Ecco, siamo all’ultima
notazione sulla traccia. Ti ho abituato a pensare che, quando i
fenomeni sono così complessi, la storiografia usa rinchiuderli in
"categorie" che non hanno una realtà vera e propria, come
Anna Frank o come Giacomo Matteotti o come Nikolaj Bucharin o Varlam
Shalamov, ma servono a riassumere, nell’interpretazione della
storia, classi di realtà e di fenomeni, tipo Rinascimento,
Capitalismo, eccetera. Sono utilissime, a patto che la convenzione
per cui sono nate, discussa dagli storici, sia rispettata.

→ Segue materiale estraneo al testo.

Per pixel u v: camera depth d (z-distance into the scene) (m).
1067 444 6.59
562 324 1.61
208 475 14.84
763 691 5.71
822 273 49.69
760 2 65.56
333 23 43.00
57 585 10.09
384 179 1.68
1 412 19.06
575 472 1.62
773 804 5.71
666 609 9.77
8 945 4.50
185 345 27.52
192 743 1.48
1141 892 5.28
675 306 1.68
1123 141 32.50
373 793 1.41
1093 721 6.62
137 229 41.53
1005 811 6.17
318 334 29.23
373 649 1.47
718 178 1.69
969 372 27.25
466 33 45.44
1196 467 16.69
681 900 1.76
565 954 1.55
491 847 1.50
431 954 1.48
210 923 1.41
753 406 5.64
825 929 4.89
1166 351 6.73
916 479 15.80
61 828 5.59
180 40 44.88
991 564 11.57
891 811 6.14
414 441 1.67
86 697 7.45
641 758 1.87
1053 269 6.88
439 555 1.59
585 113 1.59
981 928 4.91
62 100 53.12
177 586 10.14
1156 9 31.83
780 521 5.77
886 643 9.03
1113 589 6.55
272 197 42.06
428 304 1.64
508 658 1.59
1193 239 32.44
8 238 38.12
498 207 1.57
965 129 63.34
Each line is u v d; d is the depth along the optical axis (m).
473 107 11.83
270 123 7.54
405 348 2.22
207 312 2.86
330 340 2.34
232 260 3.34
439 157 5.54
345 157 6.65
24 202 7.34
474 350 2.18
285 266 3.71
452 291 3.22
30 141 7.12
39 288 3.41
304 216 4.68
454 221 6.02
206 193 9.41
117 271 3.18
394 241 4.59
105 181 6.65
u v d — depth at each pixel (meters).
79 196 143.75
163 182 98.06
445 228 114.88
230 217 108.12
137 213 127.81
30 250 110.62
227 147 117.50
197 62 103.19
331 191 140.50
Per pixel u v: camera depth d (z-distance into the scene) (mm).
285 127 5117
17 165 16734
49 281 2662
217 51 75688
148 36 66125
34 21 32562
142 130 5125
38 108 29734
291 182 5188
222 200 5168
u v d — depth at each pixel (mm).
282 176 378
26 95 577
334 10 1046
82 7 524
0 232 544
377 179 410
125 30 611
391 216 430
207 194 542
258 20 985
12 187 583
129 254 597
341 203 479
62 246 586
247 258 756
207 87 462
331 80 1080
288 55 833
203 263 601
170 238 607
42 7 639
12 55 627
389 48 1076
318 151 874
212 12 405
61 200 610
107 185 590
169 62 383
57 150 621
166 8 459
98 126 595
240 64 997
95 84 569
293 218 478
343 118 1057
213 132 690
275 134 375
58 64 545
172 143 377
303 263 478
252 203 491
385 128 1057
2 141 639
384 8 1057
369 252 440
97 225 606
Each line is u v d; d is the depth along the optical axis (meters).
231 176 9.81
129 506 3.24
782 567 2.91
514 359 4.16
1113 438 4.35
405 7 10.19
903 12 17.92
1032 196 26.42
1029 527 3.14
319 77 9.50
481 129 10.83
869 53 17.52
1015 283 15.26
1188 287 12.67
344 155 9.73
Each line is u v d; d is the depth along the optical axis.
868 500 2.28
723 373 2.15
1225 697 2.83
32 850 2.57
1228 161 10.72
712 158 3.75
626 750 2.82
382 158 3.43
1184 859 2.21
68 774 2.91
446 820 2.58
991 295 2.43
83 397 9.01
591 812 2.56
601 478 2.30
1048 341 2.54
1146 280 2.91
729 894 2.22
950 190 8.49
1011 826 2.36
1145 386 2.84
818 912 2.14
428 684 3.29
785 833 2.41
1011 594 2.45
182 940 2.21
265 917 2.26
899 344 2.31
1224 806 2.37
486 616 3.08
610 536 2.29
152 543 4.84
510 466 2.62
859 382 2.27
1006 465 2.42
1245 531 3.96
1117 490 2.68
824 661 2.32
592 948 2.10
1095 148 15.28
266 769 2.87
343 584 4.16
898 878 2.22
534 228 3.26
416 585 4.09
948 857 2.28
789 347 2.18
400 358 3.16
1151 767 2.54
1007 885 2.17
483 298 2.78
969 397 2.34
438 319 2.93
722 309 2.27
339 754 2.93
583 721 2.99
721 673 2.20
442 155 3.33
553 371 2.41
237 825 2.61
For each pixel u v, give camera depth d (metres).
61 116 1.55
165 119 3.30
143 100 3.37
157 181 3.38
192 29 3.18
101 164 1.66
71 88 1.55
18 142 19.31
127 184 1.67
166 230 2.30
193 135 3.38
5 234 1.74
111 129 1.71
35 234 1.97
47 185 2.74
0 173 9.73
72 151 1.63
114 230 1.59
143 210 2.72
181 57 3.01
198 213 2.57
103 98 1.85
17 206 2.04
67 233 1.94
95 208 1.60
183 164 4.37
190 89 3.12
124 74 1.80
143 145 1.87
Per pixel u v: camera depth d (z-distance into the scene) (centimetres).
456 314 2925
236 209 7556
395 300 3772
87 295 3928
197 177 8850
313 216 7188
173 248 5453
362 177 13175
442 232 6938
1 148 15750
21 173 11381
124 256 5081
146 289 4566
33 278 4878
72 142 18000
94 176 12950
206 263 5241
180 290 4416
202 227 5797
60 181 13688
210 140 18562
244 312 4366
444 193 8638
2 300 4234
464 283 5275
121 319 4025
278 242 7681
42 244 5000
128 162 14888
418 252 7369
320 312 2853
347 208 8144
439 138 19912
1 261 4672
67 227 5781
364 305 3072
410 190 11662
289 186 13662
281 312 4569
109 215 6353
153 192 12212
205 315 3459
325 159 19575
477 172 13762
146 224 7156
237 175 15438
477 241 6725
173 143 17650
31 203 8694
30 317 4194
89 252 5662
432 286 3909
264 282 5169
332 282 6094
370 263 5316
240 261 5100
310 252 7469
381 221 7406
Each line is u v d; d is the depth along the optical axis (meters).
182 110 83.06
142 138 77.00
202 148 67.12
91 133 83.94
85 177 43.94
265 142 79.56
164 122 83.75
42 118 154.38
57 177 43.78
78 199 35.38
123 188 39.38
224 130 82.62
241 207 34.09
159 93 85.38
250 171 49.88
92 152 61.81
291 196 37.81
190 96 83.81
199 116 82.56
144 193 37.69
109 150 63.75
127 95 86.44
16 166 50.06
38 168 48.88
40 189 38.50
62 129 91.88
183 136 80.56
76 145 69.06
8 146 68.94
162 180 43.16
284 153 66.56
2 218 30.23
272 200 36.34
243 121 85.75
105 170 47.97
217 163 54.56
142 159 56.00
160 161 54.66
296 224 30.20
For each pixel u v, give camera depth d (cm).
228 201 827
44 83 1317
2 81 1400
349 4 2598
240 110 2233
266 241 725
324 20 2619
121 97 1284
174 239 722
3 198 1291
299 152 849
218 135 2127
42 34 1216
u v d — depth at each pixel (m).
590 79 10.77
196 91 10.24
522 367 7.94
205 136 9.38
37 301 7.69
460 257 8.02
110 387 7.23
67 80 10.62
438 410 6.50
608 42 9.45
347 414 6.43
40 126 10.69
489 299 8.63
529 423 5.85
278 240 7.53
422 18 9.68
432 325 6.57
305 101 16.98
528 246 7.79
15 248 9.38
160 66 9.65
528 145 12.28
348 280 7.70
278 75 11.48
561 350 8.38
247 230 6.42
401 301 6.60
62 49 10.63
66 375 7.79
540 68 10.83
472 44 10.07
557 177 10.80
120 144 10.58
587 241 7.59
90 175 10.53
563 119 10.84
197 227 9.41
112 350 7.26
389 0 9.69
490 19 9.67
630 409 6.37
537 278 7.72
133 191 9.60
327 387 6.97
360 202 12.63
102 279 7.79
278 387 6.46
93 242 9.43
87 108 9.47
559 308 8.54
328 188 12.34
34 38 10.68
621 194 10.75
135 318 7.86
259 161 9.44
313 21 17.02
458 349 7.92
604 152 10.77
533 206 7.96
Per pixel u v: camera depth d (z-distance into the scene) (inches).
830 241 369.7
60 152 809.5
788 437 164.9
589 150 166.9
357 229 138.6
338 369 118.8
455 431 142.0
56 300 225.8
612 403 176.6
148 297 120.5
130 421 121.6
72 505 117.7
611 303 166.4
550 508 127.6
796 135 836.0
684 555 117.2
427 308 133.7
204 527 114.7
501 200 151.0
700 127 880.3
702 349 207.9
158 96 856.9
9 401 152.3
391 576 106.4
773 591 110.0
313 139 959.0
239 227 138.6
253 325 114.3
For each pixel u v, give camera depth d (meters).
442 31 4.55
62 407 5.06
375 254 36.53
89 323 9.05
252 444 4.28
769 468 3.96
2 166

Non posso
chiamare "Rinascimento" la fine di un’epidemia oppure
"Capitalismo" una serie di esecuzioni capitali. Questo ti ho
insegnato. Ma adesso tu trovi sotto la categoria
"totalitarismo" di tutto un po’: totalitarismi (Hannah
Arendt ne riconosceva solo due: nazismo e stalinismo) ma anche
dittature, regimi autoritari, scontri tribali e religiosi, contrasti
etnici e politici, fino ai non citati 111 paesi denunciati da Amnesty
International per l’applicazione della tortura: ti basti sapere che,
per tale Organizzazione, anche l’Italia "non è al di sopra di
ogni sospetto" (comunicato stampa del 26 giugno 2002, in cui si
denunciano i 111 paesi).
Non ti ho aiutato,
dunque, a fare il tuo compito per l’esame, perché ti ho insegnato
un’altra storia.
E, tuttavia, se tu
hai seguito bene il percorso che abbiamo fatto insieme, una via per
capire "storiograficamente" la traccia ce l’hai. Ti ho
sempre fatto comprendere che ogni atto può essere letto come un
documento, e che la storia non può essere guardata altrimenti che con
gli occhi di oggi ma che tali occhi possono essere addestrati ad
osservare il passato senza confonderlo con il presente, misurando le
distanze e le continuità, i mutamenti e le svolte decisive. Ed a
valutare lo sguardo che si rivolge al passato.
Ora, per favore,
considera il documento che ti hanno proposto. Inseriscilo nel contesto
politico e culturale che abbiamo davanti, misurane la correttezza
storiografica e le rilevanze che propone. Senza considerare durate,
spazi, tempi, diversità, ti vuol far capire che il peggior male dell’umanità
in assoluto è stato il comunismo perché la contabilità dei morti
decide così. Contro, in seconda linea, il nazifascismo ed altri
malanni dell’umanità. Se uno si trova a scegliere tra due mali,
senz’altro, se è furbo, sceglie quello che ritiene il minore, anche
per i suoi interessi, soprattutto se può "sdoganarlo",
sminuirlo, mostrare che è reso ormai innocuo. Ma, se è diverso dai
due, lui stesso è senz’altro il "bene". Totalitarismo
contro libertà, cioè contro liberismo, non ti pare?
No, a te non pare
perché, da tutto ciò che hai studiato, hai imparato anche a guardare
nelle zone oscure, dove arriva più spesso la memoria che la storia,
per poi connetterle ai grandi scenari e comprenderne così il
significato profondo.
Così leghi la
memoria alla storia, e la storia, nella tua coscienza, diventa
memoria. Per questo i "diritti umani" non sono per te una
questione da ragioniere, e, credo, nella tua volontà di dare
giustizia non ti accontenti di questa storia all’ingrosso. Io spero
che tutte le ingiustizie, anche quella sociale, continuino ad essere
viste da te come tali.
Ma questo, caro
studente, è un compito che ti assegno per la vita.